During yesterday’s briefing, officials also provided a breakdown of the funding that school boards can expect to receive next year, including what the province has described as $2 billion in new aid. The province says it plans to provide school boards with more than $80 million in direct funding for students’ mental health over the next school year.
The funds will be used to hire other mental health professionals, provide professional training to educators, and collaborate with community mental health providers for students in need of more intensive supports.

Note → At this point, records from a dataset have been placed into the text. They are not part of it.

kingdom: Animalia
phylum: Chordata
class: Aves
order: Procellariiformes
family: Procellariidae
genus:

In addition to funding to improve mental health resources, the province has promised to make $85.5 million available to support the “recovery and resumption of learning” by addressing the impact of study interruptions caused by the Covid-19 pandemic.
The education minister said that, as it did for the 2021-22 school year, the government will provide the school boards with “another year of temporary support for Covid-19”, for a total of about $1.6 billion. That includes up to $450 million for personal protective equipment, $86 million for public health nurses and asymptomatic testing, $65 million for transportation, and $15 million for technology.
“New or enhanced provisions” in funding allocation include $29.4 million for higher operating costs, such as those related to ventilation systems and filter replacement, $383.6 million for staffing “with the flexibility to meet local needs” and $40 million over two years to address connectivity for remote learning technology.